Refinancing with bad credit can be a vicious cycle. You try to refinance to save money, but, the lower your credit score, the more refinancing will cost you. Unfortunately, the interest rate on your loan is tied into your credit score; the lower your score, the higher the interest rate. On top of that, many lenders have been raising their qualifying standards, making it more difficult for people to procure loans and refinance.

This can be pretty discouraging for those with bad credit. If you have bad credit, you are already not in the best financial situation. By refinancing, you can lower your monthly payments, which can improve your finances. At the same time, you may want to increase your monthly payments, in order to build equity faster and be done with the mortgage sooner. If you have bad credit, though, these goals will be further out of reach.

What You Can Do

Though it may be more difficult to refinance your mortgage with bad credit, that doesn’t mean it’s impossible. There are many lenders who deal specifically with borrowers who have bad credit. The key to finding a lender to refinance with is to look around at different lenders. Contact several of them, especially those focusing on bad credit loans.

These lenders will then look into your credit history and see where you stand regarding loans and debts. Even if they specialize in lending to those with bad credit, they still want to make sure you can handle the terms of the loan and make the payments on time. Additionally, they will take the reason for your bad credit into account. If you have made previous mortgage payments on time, you will have a better chance of getting a good deal for your refinance. If, however, your credit score is low because of missed mortgage payments, you will have a much harder time (more about this below).

TIP: You can hire a mortgage broker to help you find a lender. Keep in mind, though, that this service will cost some money.

If some lenders are willing to give you a refinancing loan, carefully look into the terms and conditions of what they offer. Each lender is different, and so are their offers. Consider each one before accepting the refinance. You certainly don’t want to risk going with a bad lender or taking out a loan that you can’t afford, causing your credit score to decrease even more.

Loan Modification

Some people develop bad credit because they have been late with mortgage payments.

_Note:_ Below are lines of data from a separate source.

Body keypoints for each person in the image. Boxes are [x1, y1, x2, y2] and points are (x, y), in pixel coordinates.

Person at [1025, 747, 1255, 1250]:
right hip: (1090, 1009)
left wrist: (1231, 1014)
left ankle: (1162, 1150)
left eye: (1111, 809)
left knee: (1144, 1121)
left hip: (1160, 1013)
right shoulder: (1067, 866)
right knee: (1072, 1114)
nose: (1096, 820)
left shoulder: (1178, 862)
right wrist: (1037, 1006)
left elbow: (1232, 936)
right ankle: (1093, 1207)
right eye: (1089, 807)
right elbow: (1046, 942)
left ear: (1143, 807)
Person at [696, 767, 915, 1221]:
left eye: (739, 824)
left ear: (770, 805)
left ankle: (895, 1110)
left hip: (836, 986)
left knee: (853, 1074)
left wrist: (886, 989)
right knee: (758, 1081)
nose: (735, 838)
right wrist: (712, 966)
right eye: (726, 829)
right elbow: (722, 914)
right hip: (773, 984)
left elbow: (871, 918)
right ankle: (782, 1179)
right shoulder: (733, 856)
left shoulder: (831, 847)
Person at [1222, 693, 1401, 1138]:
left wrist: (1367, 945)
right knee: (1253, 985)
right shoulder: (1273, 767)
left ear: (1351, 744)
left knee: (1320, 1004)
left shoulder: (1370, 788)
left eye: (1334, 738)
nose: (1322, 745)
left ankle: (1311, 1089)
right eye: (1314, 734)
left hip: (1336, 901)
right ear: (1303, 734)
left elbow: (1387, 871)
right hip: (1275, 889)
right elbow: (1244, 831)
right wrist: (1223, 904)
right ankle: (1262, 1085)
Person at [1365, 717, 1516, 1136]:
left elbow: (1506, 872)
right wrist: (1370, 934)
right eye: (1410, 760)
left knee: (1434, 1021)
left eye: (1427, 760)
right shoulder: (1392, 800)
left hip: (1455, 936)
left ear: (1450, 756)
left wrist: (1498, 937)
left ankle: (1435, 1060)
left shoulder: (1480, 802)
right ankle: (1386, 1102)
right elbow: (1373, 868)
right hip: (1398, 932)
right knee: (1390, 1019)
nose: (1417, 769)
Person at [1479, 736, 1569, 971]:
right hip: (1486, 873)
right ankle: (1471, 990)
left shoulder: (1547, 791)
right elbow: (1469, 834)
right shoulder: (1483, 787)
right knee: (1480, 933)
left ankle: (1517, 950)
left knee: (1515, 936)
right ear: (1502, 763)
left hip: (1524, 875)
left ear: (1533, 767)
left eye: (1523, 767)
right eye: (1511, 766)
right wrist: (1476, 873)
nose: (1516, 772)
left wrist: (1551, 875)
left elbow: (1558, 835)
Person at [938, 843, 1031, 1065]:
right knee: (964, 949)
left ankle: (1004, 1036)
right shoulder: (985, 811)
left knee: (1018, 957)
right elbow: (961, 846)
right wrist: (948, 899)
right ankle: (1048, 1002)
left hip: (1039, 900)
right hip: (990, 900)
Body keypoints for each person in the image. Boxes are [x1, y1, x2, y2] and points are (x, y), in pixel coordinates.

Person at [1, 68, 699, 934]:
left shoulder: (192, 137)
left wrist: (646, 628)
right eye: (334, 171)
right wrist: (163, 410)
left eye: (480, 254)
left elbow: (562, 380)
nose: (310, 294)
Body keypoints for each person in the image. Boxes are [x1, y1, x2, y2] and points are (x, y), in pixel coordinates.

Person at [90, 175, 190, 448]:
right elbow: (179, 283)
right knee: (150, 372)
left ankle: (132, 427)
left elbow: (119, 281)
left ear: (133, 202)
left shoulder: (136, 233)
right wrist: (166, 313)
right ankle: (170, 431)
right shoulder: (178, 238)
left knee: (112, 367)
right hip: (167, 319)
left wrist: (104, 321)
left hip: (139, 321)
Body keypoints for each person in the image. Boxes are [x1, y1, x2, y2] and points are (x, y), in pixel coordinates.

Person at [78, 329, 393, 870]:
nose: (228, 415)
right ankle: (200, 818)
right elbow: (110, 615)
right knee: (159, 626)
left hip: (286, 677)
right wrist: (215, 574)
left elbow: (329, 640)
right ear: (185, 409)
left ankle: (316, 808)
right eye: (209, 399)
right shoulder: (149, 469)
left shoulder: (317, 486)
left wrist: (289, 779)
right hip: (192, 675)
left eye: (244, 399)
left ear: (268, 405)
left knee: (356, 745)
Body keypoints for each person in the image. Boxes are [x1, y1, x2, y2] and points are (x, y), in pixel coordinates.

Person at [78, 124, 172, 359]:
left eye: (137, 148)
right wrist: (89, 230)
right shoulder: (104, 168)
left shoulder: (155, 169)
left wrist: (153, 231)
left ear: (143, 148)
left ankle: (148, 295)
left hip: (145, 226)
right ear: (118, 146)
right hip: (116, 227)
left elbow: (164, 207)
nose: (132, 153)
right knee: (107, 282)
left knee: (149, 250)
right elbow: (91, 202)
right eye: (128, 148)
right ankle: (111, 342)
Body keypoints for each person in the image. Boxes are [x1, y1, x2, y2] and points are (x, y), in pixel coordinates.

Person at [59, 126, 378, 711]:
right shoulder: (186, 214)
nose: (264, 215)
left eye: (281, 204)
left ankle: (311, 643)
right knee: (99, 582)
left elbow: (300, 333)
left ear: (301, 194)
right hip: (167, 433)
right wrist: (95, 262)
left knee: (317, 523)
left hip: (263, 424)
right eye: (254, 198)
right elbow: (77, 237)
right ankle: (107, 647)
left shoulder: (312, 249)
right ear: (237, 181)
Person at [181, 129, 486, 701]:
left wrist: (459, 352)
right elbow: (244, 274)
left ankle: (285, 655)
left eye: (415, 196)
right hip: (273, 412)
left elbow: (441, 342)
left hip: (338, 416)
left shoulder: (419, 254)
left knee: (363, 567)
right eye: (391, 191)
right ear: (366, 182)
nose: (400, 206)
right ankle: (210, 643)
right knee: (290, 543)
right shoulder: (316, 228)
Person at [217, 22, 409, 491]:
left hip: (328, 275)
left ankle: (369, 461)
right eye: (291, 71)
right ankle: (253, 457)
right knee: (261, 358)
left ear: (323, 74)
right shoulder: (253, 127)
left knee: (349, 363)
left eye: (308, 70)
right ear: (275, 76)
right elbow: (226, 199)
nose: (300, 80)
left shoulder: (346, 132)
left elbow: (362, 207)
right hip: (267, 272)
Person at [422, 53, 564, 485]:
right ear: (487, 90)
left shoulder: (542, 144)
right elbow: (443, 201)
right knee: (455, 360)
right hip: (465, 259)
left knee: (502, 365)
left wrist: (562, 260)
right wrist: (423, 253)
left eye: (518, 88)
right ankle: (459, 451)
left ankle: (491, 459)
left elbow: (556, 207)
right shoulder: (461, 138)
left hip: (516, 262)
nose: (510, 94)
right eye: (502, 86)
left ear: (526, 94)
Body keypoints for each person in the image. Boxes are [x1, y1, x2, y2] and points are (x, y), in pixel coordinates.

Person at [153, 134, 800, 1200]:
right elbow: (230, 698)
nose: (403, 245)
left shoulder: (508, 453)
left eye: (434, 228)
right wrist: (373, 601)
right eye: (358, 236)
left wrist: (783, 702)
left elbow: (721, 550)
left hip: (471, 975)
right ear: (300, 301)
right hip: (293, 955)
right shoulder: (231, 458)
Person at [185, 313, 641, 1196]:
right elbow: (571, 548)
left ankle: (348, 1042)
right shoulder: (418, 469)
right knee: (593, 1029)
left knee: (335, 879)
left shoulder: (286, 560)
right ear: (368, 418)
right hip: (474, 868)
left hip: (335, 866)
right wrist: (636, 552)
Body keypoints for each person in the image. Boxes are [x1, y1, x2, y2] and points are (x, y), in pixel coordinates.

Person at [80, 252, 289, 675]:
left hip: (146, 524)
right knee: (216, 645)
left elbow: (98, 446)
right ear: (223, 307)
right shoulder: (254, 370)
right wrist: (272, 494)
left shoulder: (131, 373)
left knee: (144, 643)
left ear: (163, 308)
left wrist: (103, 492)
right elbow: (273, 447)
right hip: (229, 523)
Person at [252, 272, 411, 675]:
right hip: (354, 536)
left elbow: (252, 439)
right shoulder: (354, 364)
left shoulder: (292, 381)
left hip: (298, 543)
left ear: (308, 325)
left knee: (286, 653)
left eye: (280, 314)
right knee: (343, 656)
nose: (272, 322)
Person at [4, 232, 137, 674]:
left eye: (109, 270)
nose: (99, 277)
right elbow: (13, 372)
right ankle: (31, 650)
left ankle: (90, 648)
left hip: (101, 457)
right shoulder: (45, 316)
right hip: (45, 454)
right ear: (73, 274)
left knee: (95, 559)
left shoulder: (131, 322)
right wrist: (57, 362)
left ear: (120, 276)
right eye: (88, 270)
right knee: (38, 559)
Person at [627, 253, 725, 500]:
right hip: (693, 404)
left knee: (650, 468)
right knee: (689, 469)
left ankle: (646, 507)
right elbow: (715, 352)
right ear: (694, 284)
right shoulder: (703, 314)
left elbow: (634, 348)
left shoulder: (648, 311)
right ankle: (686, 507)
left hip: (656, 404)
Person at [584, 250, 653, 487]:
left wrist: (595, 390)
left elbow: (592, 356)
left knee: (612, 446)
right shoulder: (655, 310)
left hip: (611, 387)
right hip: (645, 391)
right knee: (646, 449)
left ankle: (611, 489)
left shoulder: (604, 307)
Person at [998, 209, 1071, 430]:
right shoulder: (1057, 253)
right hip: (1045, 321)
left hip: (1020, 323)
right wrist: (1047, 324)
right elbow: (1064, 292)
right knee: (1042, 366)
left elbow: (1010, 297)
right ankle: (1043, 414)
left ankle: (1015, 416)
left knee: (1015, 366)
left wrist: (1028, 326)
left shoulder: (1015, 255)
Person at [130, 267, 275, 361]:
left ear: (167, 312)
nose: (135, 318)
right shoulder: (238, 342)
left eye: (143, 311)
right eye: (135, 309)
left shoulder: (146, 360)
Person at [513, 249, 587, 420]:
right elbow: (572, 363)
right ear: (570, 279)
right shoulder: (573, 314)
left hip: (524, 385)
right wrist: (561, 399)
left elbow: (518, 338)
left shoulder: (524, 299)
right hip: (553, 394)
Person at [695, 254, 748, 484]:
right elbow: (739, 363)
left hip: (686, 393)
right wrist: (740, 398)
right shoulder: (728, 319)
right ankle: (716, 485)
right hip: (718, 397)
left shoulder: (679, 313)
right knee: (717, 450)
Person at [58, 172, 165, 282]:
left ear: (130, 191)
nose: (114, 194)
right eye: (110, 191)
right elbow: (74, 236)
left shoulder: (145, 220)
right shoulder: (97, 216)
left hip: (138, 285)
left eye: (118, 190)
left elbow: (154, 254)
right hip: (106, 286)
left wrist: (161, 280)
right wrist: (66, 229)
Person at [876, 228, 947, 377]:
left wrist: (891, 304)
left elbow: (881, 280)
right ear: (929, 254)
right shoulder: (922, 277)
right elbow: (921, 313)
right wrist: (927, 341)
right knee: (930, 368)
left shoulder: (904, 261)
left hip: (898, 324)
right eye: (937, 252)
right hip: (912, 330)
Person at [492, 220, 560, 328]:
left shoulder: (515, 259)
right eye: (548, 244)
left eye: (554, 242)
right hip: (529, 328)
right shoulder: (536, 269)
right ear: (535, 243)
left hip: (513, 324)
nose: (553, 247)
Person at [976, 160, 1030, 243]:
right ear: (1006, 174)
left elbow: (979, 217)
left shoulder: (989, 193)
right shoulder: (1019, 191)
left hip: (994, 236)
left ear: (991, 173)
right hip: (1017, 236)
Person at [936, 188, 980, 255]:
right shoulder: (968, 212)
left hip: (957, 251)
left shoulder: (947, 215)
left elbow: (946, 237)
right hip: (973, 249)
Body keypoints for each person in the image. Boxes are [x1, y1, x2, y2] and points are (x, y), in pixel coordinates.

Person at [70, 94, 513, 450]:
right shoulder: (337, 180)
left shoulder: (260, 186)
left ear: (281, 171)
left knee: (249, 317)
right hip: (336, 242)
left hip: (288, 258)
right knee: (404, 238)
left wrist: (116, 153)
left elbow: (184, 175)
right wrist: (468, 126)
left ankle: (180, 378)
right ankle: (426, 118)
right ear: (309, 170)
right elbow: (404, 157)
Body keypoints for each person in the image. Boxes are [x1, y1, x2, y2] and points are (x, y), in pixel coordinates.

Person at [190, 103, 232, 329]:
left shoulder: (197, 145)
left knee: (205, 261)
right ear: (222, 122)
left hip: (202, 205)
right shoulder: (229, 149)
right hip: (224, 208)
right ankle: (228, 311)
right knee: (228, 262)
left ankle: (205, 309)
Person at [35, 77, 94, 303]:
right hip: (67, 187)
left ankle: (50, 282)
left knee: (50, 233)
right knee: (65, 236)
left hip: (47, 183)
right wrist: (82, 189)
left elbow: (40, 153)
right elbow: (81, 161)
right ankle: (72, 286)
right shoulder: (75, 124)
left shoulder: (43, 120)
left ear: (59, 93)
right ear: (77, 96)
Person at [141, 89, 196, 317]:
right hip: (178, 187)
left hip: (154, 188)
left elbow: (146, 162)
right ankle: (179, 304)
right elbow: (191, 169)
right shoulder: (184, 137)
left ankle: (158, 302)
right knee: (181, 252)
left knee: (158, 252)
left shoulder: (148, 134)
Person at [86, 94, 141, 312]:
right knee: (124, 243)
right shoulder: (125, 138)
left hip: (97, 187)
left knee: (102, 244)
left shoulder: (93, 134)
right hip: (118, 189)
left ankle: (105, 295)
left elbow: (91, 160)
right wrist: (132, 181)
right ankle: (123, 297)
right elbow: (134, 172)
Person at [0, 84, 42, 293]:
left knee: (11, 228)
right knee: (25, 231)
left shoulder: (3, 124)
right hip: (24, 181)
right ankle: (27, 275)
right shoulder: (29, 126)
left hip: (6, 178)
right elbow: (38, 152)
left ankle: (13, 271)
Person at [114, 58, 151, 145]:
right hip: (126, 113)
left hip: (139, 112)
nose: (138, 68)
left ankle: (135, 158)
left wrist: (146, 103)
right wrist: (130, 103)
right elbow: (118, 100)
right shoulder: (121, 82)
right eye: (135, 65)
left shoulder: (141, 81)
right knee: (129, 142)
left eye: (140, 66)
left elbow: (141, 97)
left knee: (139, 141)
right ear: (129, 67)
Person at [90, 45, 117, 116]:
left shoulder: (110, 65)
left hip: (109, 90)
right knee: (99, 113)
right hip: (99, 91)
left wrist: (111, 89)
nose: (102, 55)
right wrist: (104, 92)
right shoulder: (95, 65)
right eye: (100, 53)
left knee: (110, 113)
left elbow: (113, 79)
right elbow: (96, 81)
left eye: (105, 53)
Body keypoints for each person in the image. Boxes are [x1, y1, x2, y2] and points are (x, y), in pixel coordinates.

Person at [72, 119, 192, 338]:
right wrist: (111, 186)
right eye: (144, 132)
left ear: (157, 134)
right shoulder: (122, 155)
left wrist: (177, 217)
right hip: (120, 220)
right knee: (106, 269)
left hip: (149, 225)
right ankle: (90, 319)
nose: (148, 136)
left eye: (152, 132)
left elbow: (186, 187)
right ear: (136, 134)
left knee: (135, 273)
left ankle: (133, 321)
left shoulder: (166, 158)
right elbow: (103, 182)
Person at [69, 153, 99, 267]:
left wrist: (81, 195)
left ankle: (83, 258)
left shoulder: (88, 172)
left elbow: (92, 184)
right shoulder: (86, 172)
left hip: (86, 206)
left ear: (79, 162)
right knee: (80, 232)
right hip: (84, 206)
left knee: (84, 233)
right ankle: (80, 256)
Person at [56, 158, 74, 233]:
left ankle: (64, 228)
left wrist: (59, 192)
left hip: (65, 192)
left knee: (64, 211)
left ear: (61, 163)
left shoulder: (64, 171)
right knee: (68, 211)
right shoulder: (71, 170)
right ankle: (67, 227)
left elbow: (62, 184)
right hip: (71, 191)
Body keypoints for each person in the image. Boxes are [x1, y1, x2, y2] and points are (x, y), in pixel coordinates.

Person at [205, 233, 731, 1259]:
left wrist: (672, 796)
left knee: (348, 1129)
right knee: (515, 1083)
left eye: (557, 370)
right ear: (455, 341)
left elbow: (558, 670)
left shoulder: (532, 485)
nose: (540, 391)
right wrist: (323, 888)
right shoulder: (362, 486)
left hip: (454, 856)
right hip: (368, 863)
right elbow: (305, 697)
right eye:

In this case, it is even more difficult to refinance. If you have had trouble making mortgage payments in the past, other lenders will be hesitant to give you a new loan. However, all hope isn’t lost. Through a process called loan modification, those with a history of late mortgage payments can refinance their loans.

Loan modification involves reworking the conditions of the current loan rather than refinancing with a new loan. This option is specifically for people who have experienced financial hardships or who have missed three mortgage payments. Additionally, in order to qualify, one must not have filed for bankruptcy or purposely defaulted on his or her payments.

Fixing Credit

Some people may still be unable to qualify for refinancing or a loan modification. Those who have filed for bankruptcy, have extremely bad credit, or have undergone some other type of financial hardship can have a difficult time coming up with a solution to their problems. If you fall into this category, you may have no other choice than to give yourself a year or two to raise your credit score.

One way to increase your credit score is to pay off any high-balance credit card bills. By making one large lump sum payment, rather than making small payments over a long period of time, your credit can improve quickly. You could also work with a mortgage broker or lender, who can look at your finances and help you identify ways to improve your score. Once your credit has improved, you will be in a better position to refinance.

As you can see, bad credit doesn’t necessarily mean you can’t refinance your home loan. There are lenders who specialize in refinances for those with bad credit, loan modifications for those who still can’t qualify for refinancing, and ways to improve credit for those with financial hardship. Basically, anyone can refinance; it just may take some time.